Чудо здесь разворачивалось последовательно и постепенно, как сказочный сюжет - по мере чтения-созерцания: с каждым твоим шагом, с каждой новой строчкой - постройкой. Его можно было открывать для себя в любое время года и суток, вдали и вблизи, со всех сторон. Как хорошая книга прогоняет печаль, так здесь можно было лечиться от самых мучительных и недобрых воспоминаний. Сколько бы они тебя не осаждали! Пока ты видишь Чудо и сознаешь его всем существом именно как Правду, всё нечудесное, неправдивое, "притворное, привременное" исчезает. Есть Бог, в котором мы все пребываем... а всё остальное - галлюцинация. Бог правда, Боль - галлюцинация!?

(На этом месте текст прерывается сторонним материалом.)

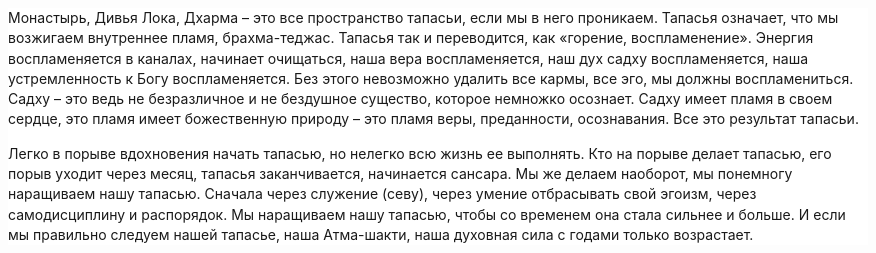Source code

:  Монастырь, Дивья Лока, Дхарма – это все пространство тапасьи, если мы в него проникаем. Тапасья означает, что мы возжигаем внутреннее пламя, брахма-теджас. Тапасья так и переводится, как «горение, воспламенение». Энергия воспламеняется в каналах, начинает очищаться, наша вера воспламеняется, наш дух садху воспламеняется, наша устремленность к Богу воспламеняется. Без этого невозможно удалить все кармы, все эго, мы должны воспламениться. Садху – это ведь не безразличное и не бездушное существо, которое немножко осознает. Садху имеет пламя в своем сердце, это пламя имеет божественную природу – это пламя веры, преданности, осознавания. Все это результат тапасьи. 

 Легко в порыве вдохновения начать тапасью, но нелегко всю жизнь ее выполнять. Кто на порыве делает тапасью, его порыв уходит через месяц, тапасья заканчивается, начинается сансара. Мы же делаем наоборот, мы понемногу наращиваем нашу тапасью. Сначала через служение (севу), через умение отбрасывать свой эгоизм, через самодисциплину и распорядок. Мы наращиваем нашу тапасью, чтобы со временем она стала сильнее и больше. И если мы правильно следуем нашей тапасье, наша Атма-шакти, наша духовная сила с годами только возрастает. 
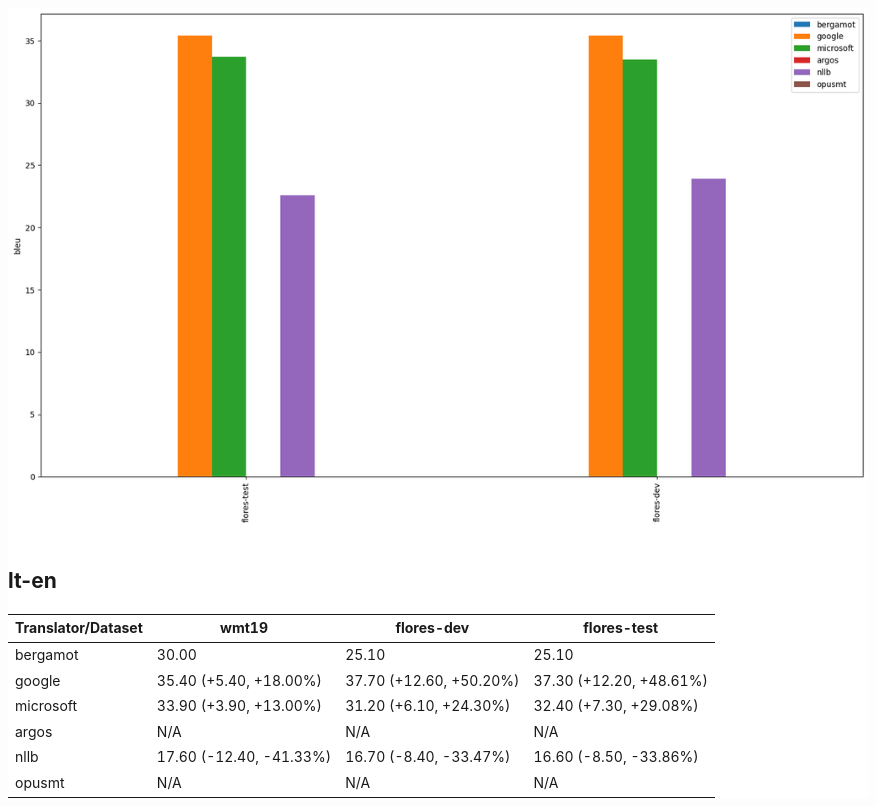 ![Results](img/en-sl-bleu.png)
---

## lt-en

| Translator/Dataset | wmt19 | flores-dev | flores-test |
| --- | --- | --- | --- |
| bergamot | 30.00 | 25.10 | 25.10 |
| google | 35.40 (+5.40, +18.00%) | 37.70 (+12.60, +50.20%) | 37.30 (+12.20, +48.61%) |
| microsoft | 33.90 (+3.90, +13.00%) | 31.20 (+6.10, +24.30%) | 32.40 (+7.30, +29.08%) |
| argos | N/A | N/A | N/A |
| nllb | 17.60 (-12.40, -41.33%) | 16.70 (-8.40, -33.47%) | 16.60 (-8.50, -33.86%) |
| opusmt | N/A | N/A | N/A |
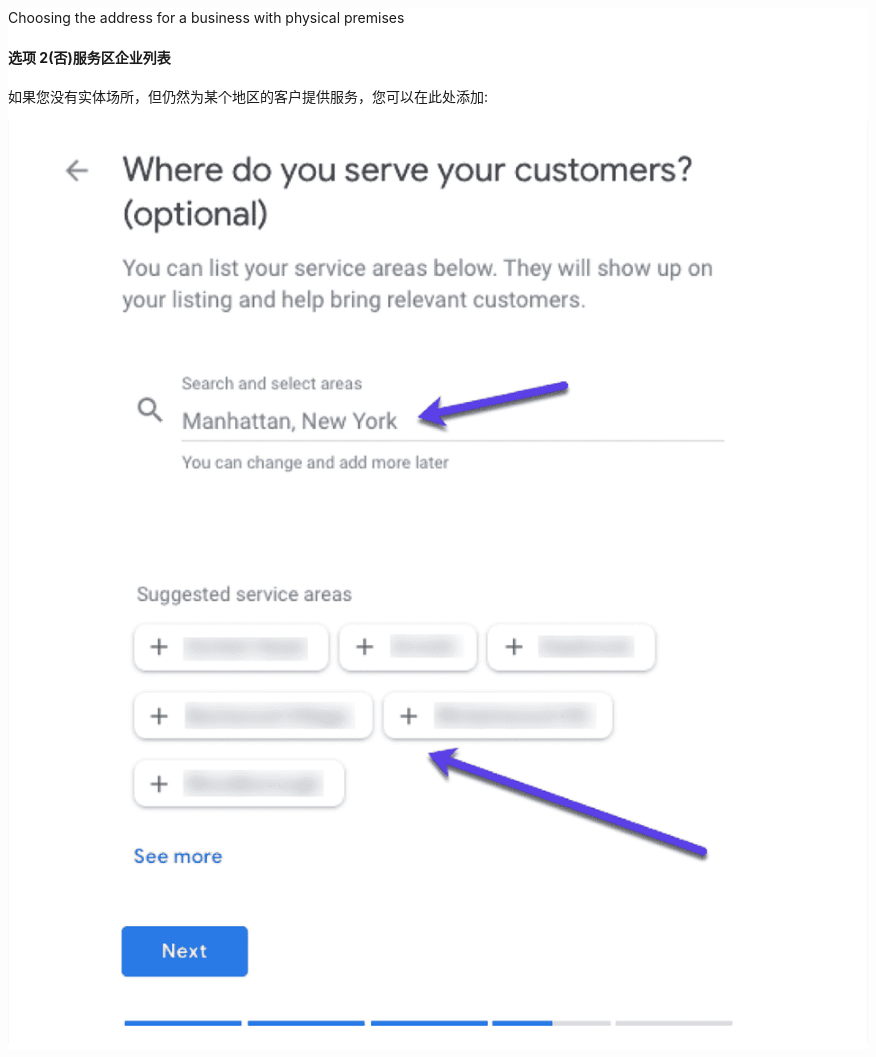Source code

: Choosing the address for a business with physical premises



#### 选项 2(否)服务区企业列表

如果您没有实体场所，但仍然为某个地区的客户提供服务，您可以在此处添加:

![Choosing the address for a business with a service area](img/2f83413dbc0eef378b28168fba2e0247.png)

Но ведь кроме игрушки Рая - и даже одновременно с ней - мы легко способны сконструировать на Земле и куда большую по размерам игрушку ада. В том-то вся беда нашего творчества"! К раю мы вдохновенно, мечтательно стремимся, а вот в ад играем всегда очень практично и всерьез. И площадку под эту игру мир предоставляет куда охотней, чем под всё, что "не от мира сего". И куда более обширную.
Вот на крохотном участочке Земли сошлись башенки-матрешки. И купола, как слёзы неба: Небо над нами плачет... и нам от этого хорошо. Очень! А без Него было бы совсем одиноко и жутко: друг с другом жутко. Друг от друга - жутко...
У нас вообще вся лучшая красота - церковная. И это не преувеличение. У нас действительно самые красивые в мире церкви! Достоевский сказал что наш народ - Богоносец. Я с ним полностью согласен - вот только... упавшего под крестом и кнутами. Бога можно ведь нести под руки и на Голгофу: это тоже будет несение. Ещё какое несение! Куда же мы-то Его несем? И с какими такими конкретными, боюсь слишком конкретными целями?
Как только задумываешься об этом... от красоты опять начинает пахнуть пытками.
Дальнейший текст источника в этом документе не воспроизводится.